Rewrite the lines of every entry below as a JSON list of strings, with one string for each line and blank lines omitted. Leave the pictures out of your answer.

________________

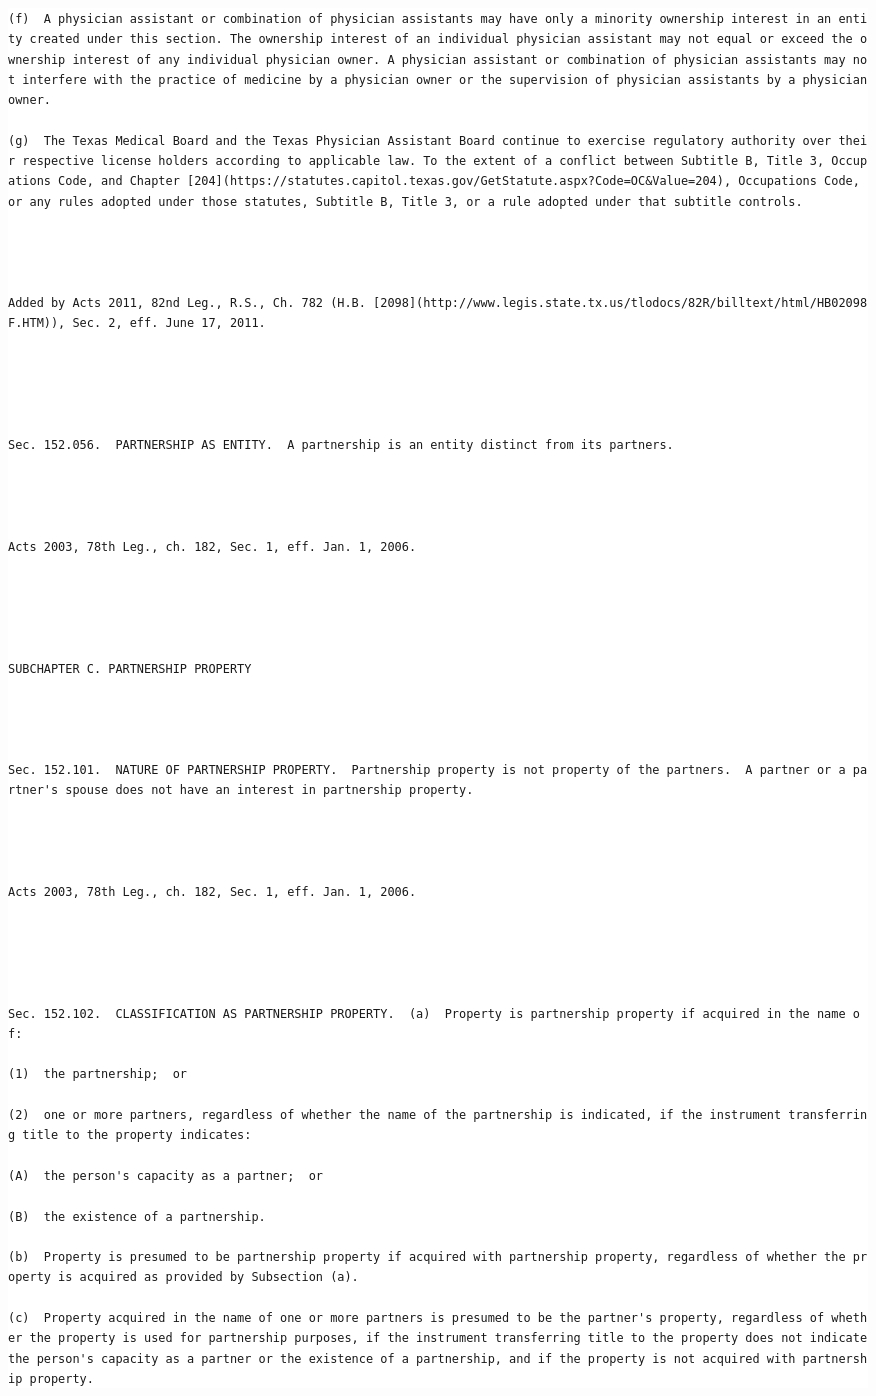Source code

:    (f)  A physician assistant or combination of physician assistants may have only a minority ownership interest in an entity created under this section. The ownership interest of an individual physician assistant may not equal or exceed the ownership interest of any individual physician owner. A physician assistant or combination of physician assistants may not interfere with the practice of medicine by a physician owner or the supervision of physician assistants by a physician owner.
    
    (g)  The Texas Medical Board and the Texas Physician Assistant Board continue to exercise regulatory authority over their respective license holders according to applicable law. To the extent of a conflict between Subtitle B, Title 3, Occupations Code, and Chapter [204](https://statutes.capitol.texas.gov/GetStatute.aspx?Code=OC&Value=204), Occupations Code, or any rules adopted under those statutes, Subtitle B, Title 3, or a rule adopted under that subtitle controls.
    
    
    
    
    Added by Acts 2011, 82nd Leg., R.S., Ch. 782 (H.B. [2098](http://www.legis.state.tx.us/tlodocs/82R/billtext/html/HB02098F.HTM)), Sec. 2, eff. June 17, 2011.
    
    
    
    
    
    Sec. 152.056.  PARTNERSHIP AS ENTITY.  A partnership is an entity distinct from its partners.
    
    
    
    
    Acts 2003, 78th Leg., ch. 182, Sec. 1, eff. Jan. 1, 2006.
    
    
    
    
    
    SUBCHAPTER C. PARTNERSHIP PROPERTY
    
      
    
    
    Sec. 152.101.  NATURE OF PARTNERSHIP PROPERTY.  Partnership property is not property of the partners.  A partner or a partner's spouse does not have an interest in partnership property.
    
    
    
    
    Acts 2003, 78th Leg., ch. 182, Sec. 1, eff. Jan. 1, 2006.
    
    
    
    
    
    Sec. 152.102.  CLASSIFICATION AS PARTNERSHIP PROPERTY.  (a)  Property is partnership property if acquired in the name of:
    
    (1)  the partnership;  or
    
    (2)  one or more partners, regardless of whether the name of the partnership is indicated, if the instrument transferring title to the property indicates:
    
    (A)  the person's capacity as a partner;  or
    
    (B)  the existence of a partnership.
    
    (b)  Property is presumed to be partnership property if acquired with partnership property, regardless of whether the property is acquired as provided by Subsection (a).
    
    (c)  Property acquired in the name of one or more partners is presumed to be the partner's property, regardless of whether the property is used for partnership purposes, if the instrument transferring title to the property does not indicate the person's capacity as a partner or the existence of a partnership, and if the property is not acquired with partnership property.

________________

→ Answer space:
[
  "Source code",
  ":    (f)  A physician assistant or combination of physician assistants may have only a minority ownership interest in an entity created under this section. The ownership interest of an individual physician assistant may not equal or exceed the ownership interest of any individual physician owner. A physician assistant or combination of physician assistants may not interfere with the practice of medicine by a physician owner or the supervision of physician assistants by a physician owner.",
  "    (g)  The Texas Medical Board and the Texas Physician Assistant Board continue to exercise regulatory authority over their respective license holders according to applicable law. To the extent of a conflict between Subtitle B, Title 3, Occupations Code, and Chapter [204](https://statutes.capitol.texas.gov/GetStatute.aspx?Code=OC&Value=204), Occupations Code, or any rules adopted under those statutes, Subtitle B, Title 3, or a rule adopted under that subtitle controls.",
  "    Added by Acts 2011, 82nd Leg., R.S., Ch. 782 (H.B. [2098](http://www.legis.state.tx.us/tlodocs/82R/billtext/html/HB02098F.HTM)), Sec. 2, eff. June 17, 2011.",
  "    Sec. 152.056.  PARTNERSHIP AS ENTITY.  A partnership is an entity distinct from its partners.",
  "    Acts 2003, 78th Leg., ch. 182, Sec. 1, eff. Jan. 1, 2006.",
  "    SUBCHAPTER C. PARTNERSHIP PROPERTY",
  "    Sec. 152.101.  NATURE OF PARTNERSHIP PROPERTY.  Partnership property is not property of the partners.  A partner or a partner's spouse does not have an interest in partnership property.",
  "    Acts 2003, 78th Leg., ch. 182, Sec. 1, eff. Jan. 1, 2006.",
  "    Sec. 152.102.  CLASSIFICATION AS PARTNERSHIP PROPERTY.  (a)  Property is partnership property if acquired in the name of:",
  "    (1)  the partnership;  or",
  "    (2)  one or more partners, regardless of whether the name of the partnership is indicated, if the instrument transferring title to the property indicates:",
  "    (A)  the person's capacity as a partner;  or",
  "    (B)  the existence of a partnership.",
  "    (b)  Property is presumed to be partnership property if acquired with partnership property, regardless of whether the property is acquired as provided by Subsection (a).",
  "    (c)  Property acquired in the name of one or more partners is presumed to be the partner's property, regardless of whether the property is used for partnership purposes, if the instrument transferring title to the property does not indicate the person's capacity as a partner or the existence of a partnership, and if the property is not acquired with partnership property."
]